Orta Asya’daki dengeleri yalnızca milliyetçi söylemlerle açıklamaya çalışmak bize doğru kapıyı açmaz; fakat millî ruh ile sağlam bir kapı inşa etmek mümkündür.
Türkiye, millî hafıza üzerinden realpolitik bir dizayn kurma çabasını sürdürmekte ve dengeyi korumaya gayret etmektedir.
Cumhurbaşkanı Erdoğan’ın sert uçlar yerine “altın orta”yı takip eden yaklaşımı bunun göstergesidir.
Ancak Türkistan üzerine yapılan çalışmaları yalnızca siyasetin omuzuna yüklemek hızlı sonuç vermez. En önemli mesele, eğitimde Türk ekolünün cesur adımlarla hayata geçirilmesidir.
En büyük yatırım, insana yapılan yatırımdır.
Burada kastedilen yalnızca kurumlar değil; bir ekolün, bir düşünce geleneğinin inşasıdır. Ortak hedefler ve ortak gelecek perspektifi ancak ortak bir eğitim sistemi ve Türk ekolü anlayışının bayraktarlığı ile mümkündür.
Türkiye akademisi, bilim çevresi ve eğitim sistemi bu alanda önemli çalışmalar yürütüyor.
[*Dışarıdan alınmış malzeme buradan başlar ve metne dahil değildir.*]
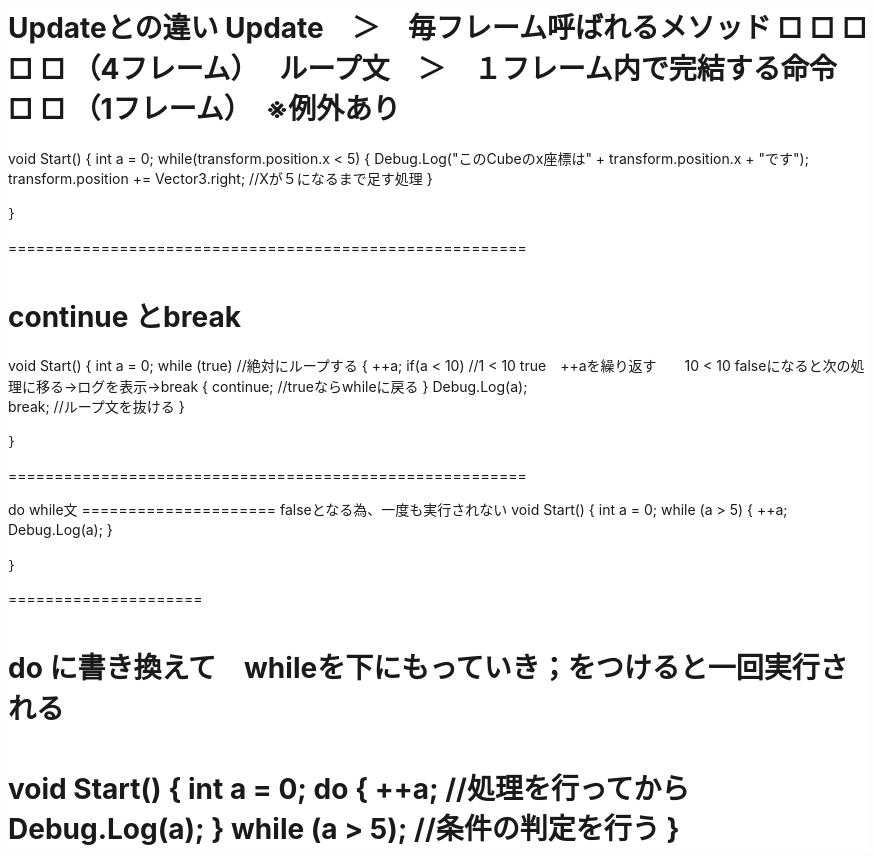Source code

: Updateとの違い
Update　＞　毎フレーム呼ばれるメソッド		□	□	□	□	□	（4フレーム）　
ループ文　＞　１フレーム内で完結する命令		□				□	（1フレーム）　※例外あり
========================================================

void Start()
    {
        int a = 0;
        while(transform.position.x < 5)
        {
            Debug.Log("このCubeのx座標は" + transform.position.x + "です");
            transform.position += Vector3.right;     //Xが５になるまで足す処理
        }
        
    }
========================================================

continue とbreak
========================================================

void Start()
    {
        int a = 0;
        while (true)		//絶対にループする
        {
            ++a;
            if(a < 10)		//1 < 10 true　++aを繰り返す　　10 < 10 falseになると次の処理に移る→ログを表示→break
            {
                continue;		//trueならwhileに戻る
            }
            Debug.Log(a);	
            break;			//ループ文を抜ける
        }
        
    }
========================================================

do while文
=====================  falseとなる為、一度も実行されない
 void Start()
    {
        int a = 0;
        while (a > 5)
        {
            ++a;
            Debug.Log(a);
        }
        
    }
=====================

do に書き換えて　whileを下にもっていき；をつけると一回実行される
=====================
void Start()
    {
        int a = 0;
        do
        {
            ++a;			//処理を行ってから
            Debug.Log(a);
        }
        while (a > 5);		//条件の判定を行う
    }
=====================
Yurtdışı Türkler Başkanlığı’nın eğitim alanındaki faaliyetleri etkili sonuçlar üretmekte; Yunus Emre Enstitüsü’nün ise hareket alanını daha da genişletmesi gerekmektedir.
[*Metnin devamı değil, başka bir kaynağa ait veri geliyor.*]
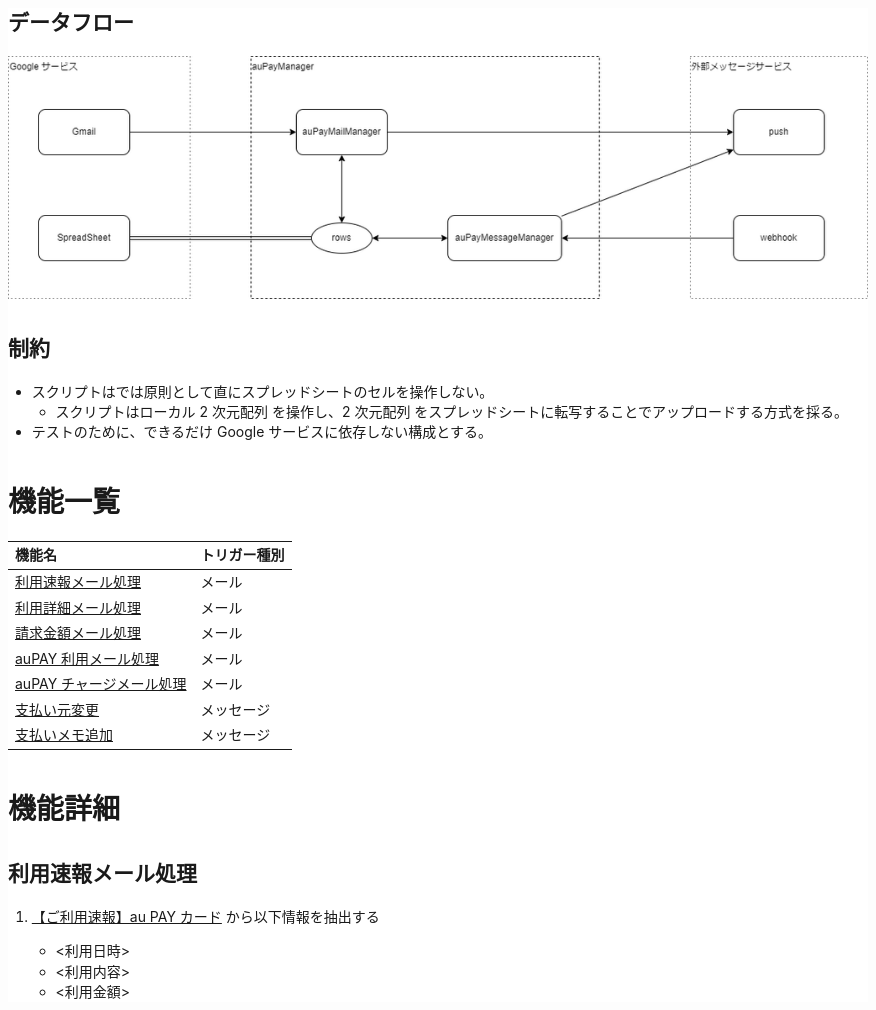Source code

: ## データフロー

![dfd](./dfd.drawio.png)

## 制約

-   スクリプトはでは原則として直にスプレッドシートのセルを操作しない。
    -   スクリプトはローカル 2 次元配列 を操作し、2 次元配列 をスプレッドシートに転写することでアップロードする方式を採る。
-   テストのために、できるだけ Google サービスに依存しない構成とする。

# 機能一覧

| 機能名                                               | トリガー種別 |
| :--------------------------------------------------- | :----------- |
| [利用速報メール処理](#利用速報メール処理)            | メール       |
| [利用詳細メール処理](#利用詳細メール処理)            | メール       |
| [請求金額メール処理](#請求金額メール処理)            | メール       |
| [auPAY 利用メール処理](#aupay利用メール処理)         | メール       |
| [auPAY チャージメール処理](#aupayチャージメール処理) | メール       |
| [支払い元変更](#支払い元変更)                        | メッセージ   |
| [支払いメモ追加](#支払いメモ追加)                    | メッセージ   |

# 機能詳細

## 利用速報メール処理

1. [【ご利用速報】au PAY カード](./メール.md#ご利用速報au-pay-カード) から以下情報を抽出する

    - <利用日時>
    - <利用内容>
    - <利用金額>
Bu çalışmaların görünür kılınması için iletişim araçlarının çok daha aktif kullanılması büyük önem taşımaktadır.
Türkiye’nin sunduğu kazan-kazan modeli, günümüz siyaset anlayışının en başarılı örneklerinden biridir.
Millî, dinî ve kültürel altyapı işlenmeden yapılan girişimlerin uzun vadede işe yaramadığını ABD’nin hegemonya süreçlerinde defalarca gördük.
Bu nedenle kültürel başlık altındaki tüm adımların, bölgede kalıcı hâkimiyet zemini oluşturması gerekmektedir.
Ekonomik ortaklıklar bu zeminin üzerine inşa edildiğinde uzun vadede daha kalıcı ve verimli sonuçlar doğacaktır. Coğrafya üzerine başka kurguların olduğunu ise her fırsatta yazıyorum.
Özellikle “İslamsız Türklük” projeleri ve İsrail’in Orta Asya’daki çalışmaları dikkatle takip edilmelidir. Galeyana gelmeden, fikrî zeminde güçlü bir karşı koyuş ortaya koyabilmek için Türk Devletleri Teşkilatı şemsiyesi altında sosyolojiyi etkileyecek kapsamlı çalışmalar başlatmak artık kaçınılmazdır.